*ACTION ITEM*: In the entries below, find the line with "estão a ficar" and the line with "Caracterização dos referenciais"; give again those lines and every line between them, exactly.

*GIVEN ENTRIES*:
== Segment start ==

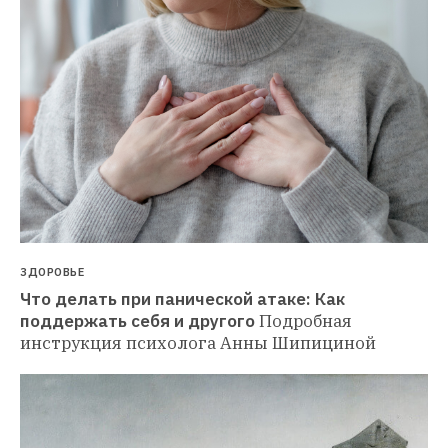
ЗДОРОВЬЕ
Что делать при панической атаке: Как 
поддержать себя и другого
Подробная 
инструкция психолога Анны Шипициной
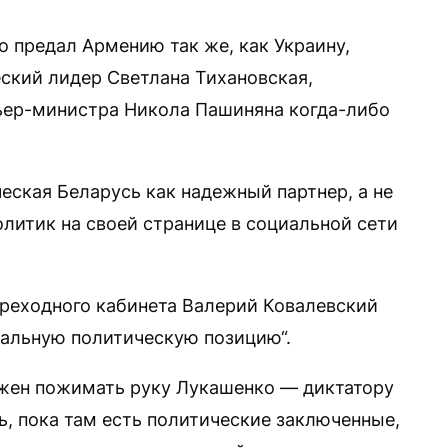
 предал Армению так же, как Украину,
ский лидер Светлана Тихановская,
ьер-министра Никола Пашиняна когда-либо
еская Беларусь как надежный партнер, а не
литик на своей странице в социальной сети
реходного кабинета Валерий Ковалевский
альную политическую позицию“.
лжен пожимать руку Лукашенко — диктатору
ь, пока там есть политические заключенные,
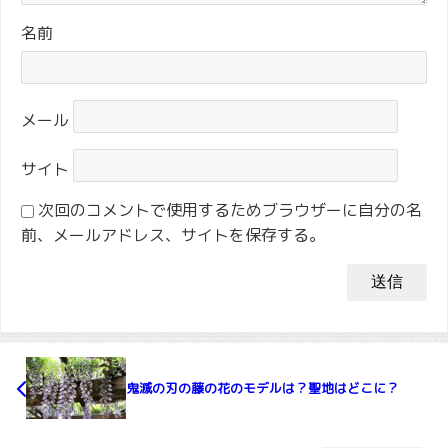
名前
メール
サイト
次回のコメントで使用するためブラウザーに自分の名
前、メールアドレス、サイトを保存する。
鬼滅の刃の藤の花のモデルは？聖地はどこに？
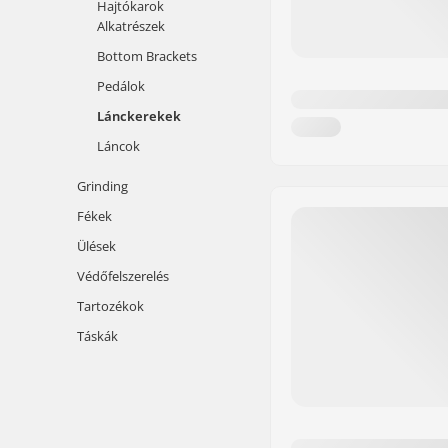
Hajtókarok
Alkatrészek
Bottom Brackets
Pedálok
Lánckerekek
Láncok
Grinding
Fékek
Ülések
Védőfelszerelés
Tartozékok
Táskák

== Segment end ==
== Segment start ==

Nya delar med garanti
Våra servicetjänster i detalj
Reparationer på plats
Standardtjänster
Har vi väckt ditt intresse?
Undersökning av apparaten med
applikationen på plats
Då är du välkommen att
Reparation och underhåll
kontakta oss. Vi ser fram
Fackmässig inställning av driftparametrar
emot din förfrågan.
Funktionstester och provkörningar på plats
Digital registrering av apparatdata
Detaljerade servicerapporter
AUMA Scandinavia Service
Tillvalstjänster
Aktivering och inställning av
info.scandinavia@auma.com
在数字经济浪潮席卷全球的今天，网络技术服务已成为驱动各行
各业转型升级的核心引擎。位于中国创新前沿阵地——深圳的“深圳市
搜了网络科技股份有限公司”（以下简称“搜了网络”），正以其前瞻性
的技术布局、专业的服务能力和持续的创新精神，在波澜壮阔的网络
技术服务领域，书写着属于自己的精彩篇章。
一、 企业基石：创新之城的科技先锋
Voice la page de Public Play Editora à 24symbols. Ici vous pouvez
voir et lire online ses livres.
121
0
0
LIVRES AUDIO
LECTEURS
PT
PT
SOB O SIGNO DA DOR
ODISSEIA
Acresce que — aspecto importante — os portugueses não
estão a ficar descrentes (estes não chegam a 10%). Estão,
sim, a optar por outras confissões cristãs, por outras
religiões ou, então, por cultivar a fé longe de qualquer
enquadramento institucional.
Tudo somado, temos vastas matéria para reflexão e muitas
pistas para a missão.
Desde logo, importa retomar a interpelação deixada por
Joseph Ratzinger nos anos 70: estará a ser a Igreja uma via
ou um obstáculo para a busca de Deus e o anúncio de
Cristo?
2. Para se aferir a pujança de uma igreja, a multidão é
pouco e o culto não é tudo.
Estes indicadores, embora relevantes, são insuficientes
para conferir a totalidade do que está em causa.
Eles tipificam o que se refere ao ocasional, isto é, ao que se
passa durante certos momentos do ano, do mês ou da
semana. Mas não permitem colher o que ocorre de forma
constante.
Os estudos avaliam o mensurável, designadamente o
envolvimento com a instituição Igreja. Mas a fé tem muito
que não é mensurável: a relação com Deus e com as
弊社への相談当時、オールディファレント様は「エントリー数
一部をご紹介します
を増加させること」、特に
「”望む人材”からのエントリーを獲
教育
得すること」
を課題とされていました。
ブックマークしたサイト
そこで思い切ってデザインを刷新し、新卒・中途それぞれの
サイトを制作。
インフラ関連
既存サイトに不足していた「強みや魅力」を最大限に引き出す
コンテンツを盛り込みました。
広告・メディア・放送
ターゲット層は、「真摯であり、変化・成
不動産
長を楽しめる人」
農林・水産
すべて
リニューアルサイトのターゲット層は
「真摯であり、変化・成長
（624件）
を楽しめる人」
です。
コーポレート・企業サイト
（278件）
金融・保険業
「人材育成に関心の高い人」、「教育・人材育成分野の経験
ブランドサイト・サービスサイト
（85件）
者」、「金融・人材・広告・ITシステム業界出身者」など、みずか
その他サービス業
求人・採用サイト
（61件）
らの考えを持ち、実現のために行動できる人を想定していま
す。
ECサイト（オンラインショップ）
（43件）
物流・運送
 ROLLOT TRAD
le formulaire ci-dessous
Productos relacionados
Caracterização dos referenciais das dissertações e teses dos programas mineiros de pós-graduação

== Segment end ==

*TASK SOLUTION*:
estão a ficar descrentes (estes não chegam a 10%). Estão,
sim, a optar por outras confissões cristãs, por outras
religiões ou, então, por cultivar a fé longe de qualquer
enquadramento institucional.
Tudo somado, temos vastas matéria para reflexão e muitas
pistas para a missão.
Desde logo, importa retomar a interpelação deixada por
Joseph Ratzinger nos anos 70: estará a ser a Igreja uma via
ou um obstáculo para a busca de Deus e o anúncio de
Cristo?
2. Para se aferir a pujança de uma igreja, a multidão é
pouco e o culto não é tudo.
Estes indicadores, embora relevantes, são insuficientes
para conferir a totalidade do que está em causa.
Eles tipificam o que se refere ao ocasional, isto é, ao que se
passa durante certos momentos do ano, do mês ou da
semana. Mas não permitem colher o que ocorre de forma
constante.
Os estudos avaliam o mensurável, designadamente o
envolvimento com a instituição Igreja. Mas a fé tem muito
que não é mensurável: a relação com Deus e com as
弊社への相談当時、オールディファレント様は「エントリー数
一部をご紹介します
を増加させること」、特に
「”望む人材”からのエントリーを獲
教育
得すること」
を課題とされていました。
ブックマークしたサイト
そこで思い切ってデザインを刷新し、新卒・中途それぞれの
サイトを制作。
インフラ関連
既存サイトに不足していた「強みや魅力」を最大限に引き出す
コンテンツを盛り込みました。
広告・メディア・放送
ターゲット層は、「真摯であり、変化・成
不動産
長を楽しめる人」
農林・水産
すべて
リニューアルサイトのターゲット層は
「真摯であり、変化・成長
（624件）
を楽しめる人」
です。
コーポレート・企業サイト
（278件）
金融・保険業
「人材育成に関心の高い人」、「教育・人材育成分野の経験
ブランドサイト・サービスサイト
（85件）
者」、「金融・人材・広告・ITシステム業界出身者」など、みずか
その他サービス業
求人・採用サイト
（61件）
らの考えを持ち、実現のために行動できる人を想定していま
す。
ECサイト（オンラインショップ）
（43件）
物流・運送
 ROLLOT TRAD
le formulaire ci-dessous
Productos relacionados
Caracterização dos referenciais das dissertações e teses dos programas mineiros de pós-graduação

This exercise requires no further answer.